__Provided data__.
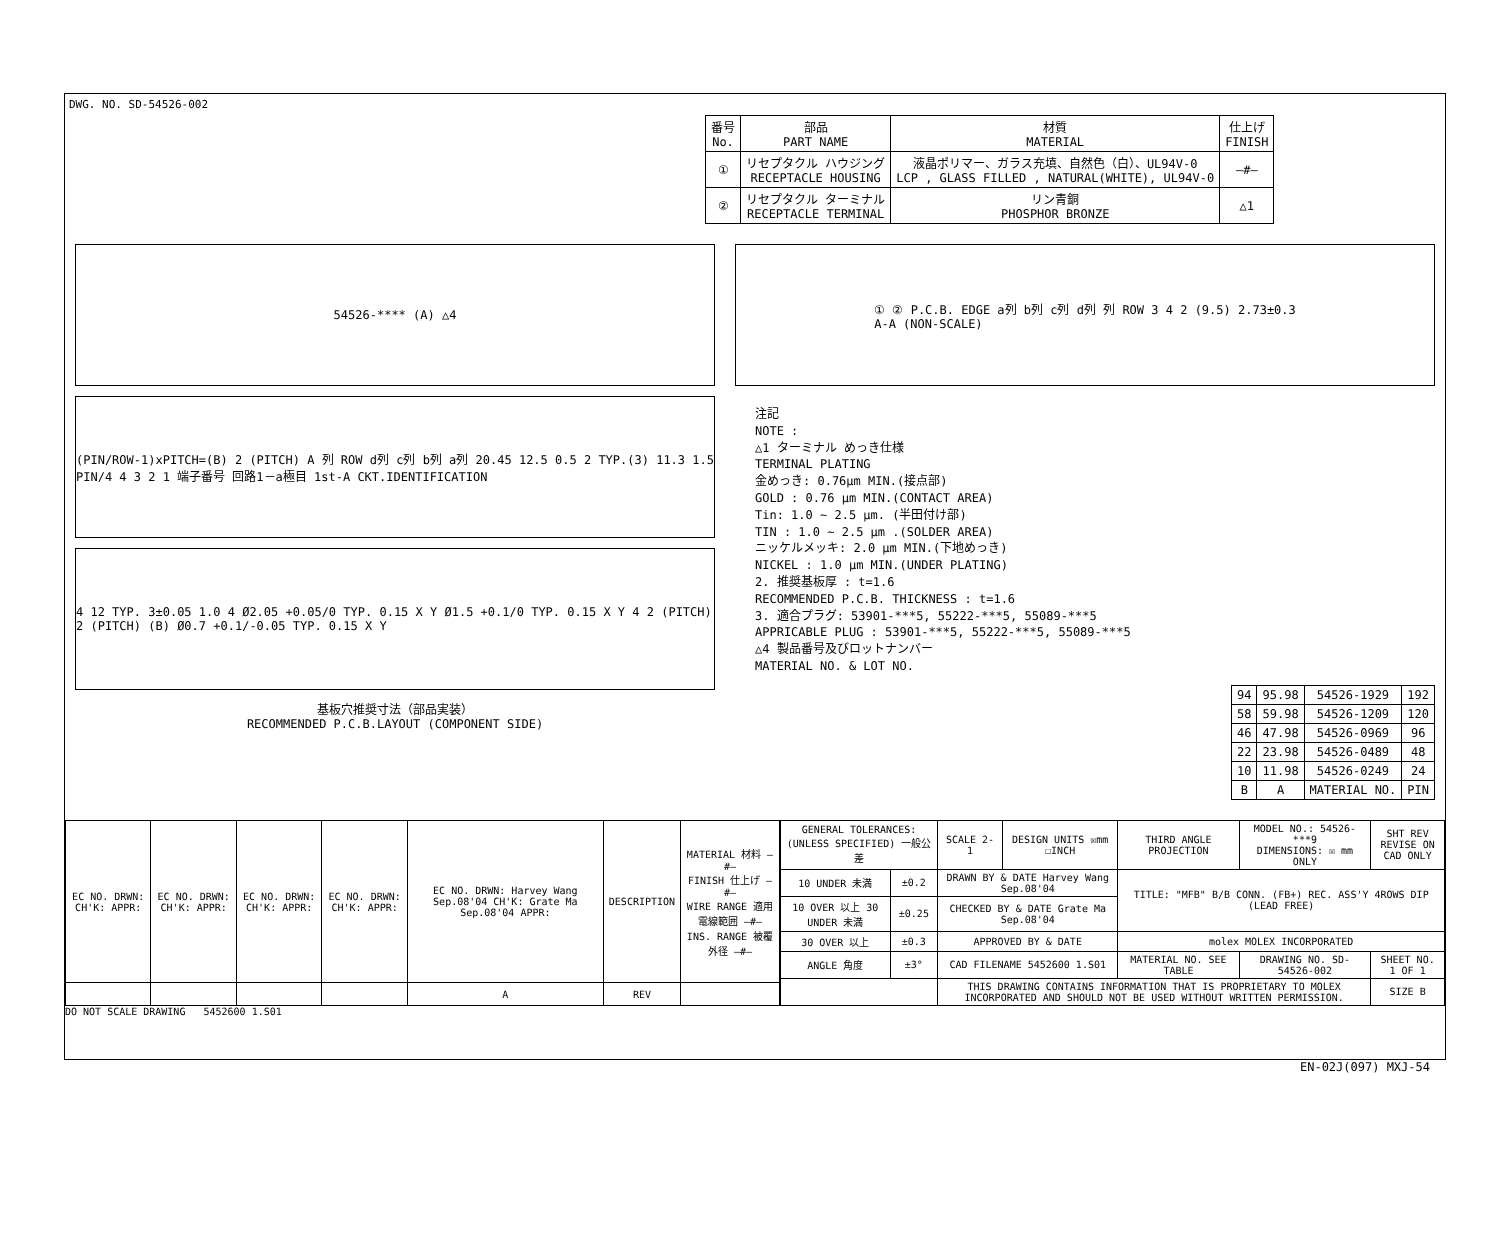DWG. NO. SD-54526-002
| 番号 No. | 部品 PART NAME | 材質 MATERIAL | 仕上げ FINISH |
| --- | --- | --- | --- |
| ① | リセプタクル ハウジング RECEPTACLE HOUSING | 液晶ポリマー、ガラス充填、自然色（白）、UL94V-0 LCP , GLASS FILLED , NATURAL(WHITE), UL94V-0 | —#— |
| ② | リセプタクル ターミナル RECEPTACLE TERMINAL | リン青銅 PHOSPHOR BRONZE | △1 |
54526-**** (A) △4
(PIN/ROW-1)xPITCH=(B) 2 (PITCH) A 列 ROW d列 c列 b列 a列 20.45 12.5 0.5 2 TYP.(3) 11.3 1.5 PIN/4 4 3 2 1 端子番号 回路1－a極目 1st-A CKT.IDENTIFICATION
4 12 TYP. 3±0.05 1.0 4 Ø2.05 +0.05/0 TYP. 0.15 X Y Ø1.5 +0.1/0 TYP. 0.15 X Y 4 2 (PITCH) 2 (PITCH) (B) Ø0.7 +0.1/-0.05 TYP. 0.15 X Y
基板穴推奨寸法（部品実装）
RECOMMENDED P.C.B.LAYOUT (COMPONENT SIDE)
① ② P.C.B. EDGE a列 b列 c列 d列 列 ROW 3 4 2 (9.5) 2.73±0.3
A-A (NON-SCALE)
注記
NOTE :
△1 ターミナル めっき仕様
TERMINAL PLATING
金めっき: 0.76μm MIN.(接点部)
GOLD : 0.76 μm MIN.(CONTACT AREA)
Tin: 1.0 ~ 2.5 μm. (半田付け部)
TIN : 1.0 ~ 2.5 μm .(SOLDER AREA)
ニッケルメッキ: 2.0 μm MIN.(下地めっき)
NICKEL : 1.0 μm MIN.(UNDER PLATING)
2. 推奨基板厚 : t=1.6
RECOMMENDED P.C.B. THICKNESS : t=1.6
3. 適合プラグ: 53901-***5, 55222-***5, 55089-***5
APPRICABLE PLUG : 53901-***5, 55222-***5, 55089-***5
△4 製品番号及びロットナンバー
MATERIAL NO. & LOT NO.
| 94 | 95.98 | 54526-1929 | 192 |
| 58 | 59.98 | 54526-1209 | 120 |
| 46 | 47.98 | 54526-0969 | 96 |
| 22 | 23.98 | 54526-0489 | 48 |
| 10 | 11.98 | 54526-0249 | 24 |
| B | A | MATERIAL NO. | PIN |
| EC NO. DRWN: CH'K: APPR: | EC NO. DRWN: CH'K: APPR: | EC NO. DRWN: CH'K: APPR: | EC NO. DRWN: CH'K: APPR: | EC NO. DRWN: Harvey Wang Sep.08'04 CH'K: Grate Ma Sep.08'04 APPR: | DESCRIPTION | MATERIAL 材料 —#— FINISH 仕上げ —#— WIRE RANGE 適用電線範囲 —#— INS. RANGE 被覆外径 —#— |
| | | | | A | REV | |
| GENERAL TOLERANCES: (UNLESS SPECIFIED) 一般公差 | | SCALE 2-1 | DESIGN UNITS ☒mm ☐INCH | THIRD ANGLE PROJECTION | | MODEL NO.: 54526-***9 DIMENSIONS: ☒ mm ONLY | SHT REV REVISE ON CAD ONLY |
| 10 UNDER 未満 | ±0.2 | DRAWN BY & DATE Harvey Wang Sep.08'04 | | TITLE: "MFB" B/B CONN. (FB+) REC. ASS'Y 4ROWS DIP (LEAD FREE) | | | |
| 10 OVER 以上 30 UNDER 未満 | ±0.25 | CHECKED BY & DATE Grate Ma Sep.08'04 | | | | | |
| 30 OVER 以上 | ±0.3 | APPROVED BY & DATE | | molex MOLEX INCORPORATED | | | |
| ANGLE 角度 | ±3° | CAD FILENAME 5452600 1.S01 | | MATERIAL NO. SEE TABLE | DRAWING NO. SD-54526-002 | | SHEET NO. 1 OF 1 |
| | | THIS DRAWING CONTAINS INFORMATION THAT IS PROPRIETARY TO MOLEX INCORPORATED AND SHOULD NOT BE USED WITHOUT WRITTEN PERMISSION. | | | | | SIZE B |
DO NOT SCALE DRAWING 5452600 1.S01
EN-02J(097) MXJ-54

__What is required__.
Reproduce exactly, with nothing added, the lines from the one that contains "54526-0249 | 24 |" to the end of the data.

__Exercise response__.
| 10 | 11.98 | 54526-0249 | 24 |
| B | A | MATERIAL NO. | PIN |
| EC NO. DRWN: CH'K: APPR: | EC NO. DRWN: CH'K: APPR: | EC NO. DRWN: CH'K: APPR: | EC NO. DRWN: CH'K: APPR: | EC NO. DRWN: Harvey Wang Sep.08'04 CH'K: Grate Ma Sep.08'04 APPR: | DESCRIPTION | MATERIAL 材料 —#— FINISH 仕上げ —#— WIRE RANGE 適用電線範囲 —#— INS. RANGE 被覆外径 —#— |
| | | | | A | REV | |
| GENERAL TOLERANCES: (UNLESS SPECIFIED) 一般公差 | | SCALE 2-1 | DESIGN UNITS ☒mm ☐INCH | THIRD ANGLE PROJECTION | | MODEL NO.: 54526-***9 DIMENSIONS: ☒ mm ONLY | SHT REV REVISE ON CAD ONLY |
| 10 UNDER 未満 | ±0.2 | DRAWN BY & DATE Harvey Wang Sep.08'04 | | TITLE: "MFB" B/B CONN. (FB+) REC. ASS'Y 4ROWS DIP (LEAD FREE) | | | |
| 10 OVER 以上 30 UNDER 未満 | ±0.25 | CHECKED BY & DATE Grate Ma Sep.08'04 | | | | | |
| 30 OVER 以上 | ±0.3 | APPROVED BY & DATE | | molex MOLEX INCORPORATED | | | |
| ANGLE 角度 | ±3° | CAD FILENAME 5452600 1.S01 | | MATERIAL NO. SEE TABLE | DRAWING NO. SD-54526-002 | | SHEET NO. 1 OF 1 |
| | | THIS DRAWING CONTAINS INFORMATION THAT IS PROPRIETARY TO MOLEX INCORPORATED AND SHOULD NOT BE USED WITHOUT WRITTEN PERMISSION. | | | | | SIZE B |
DO NOT SCALE DRAWING 5452600 1.S01
EN-02J(097) MXJ-54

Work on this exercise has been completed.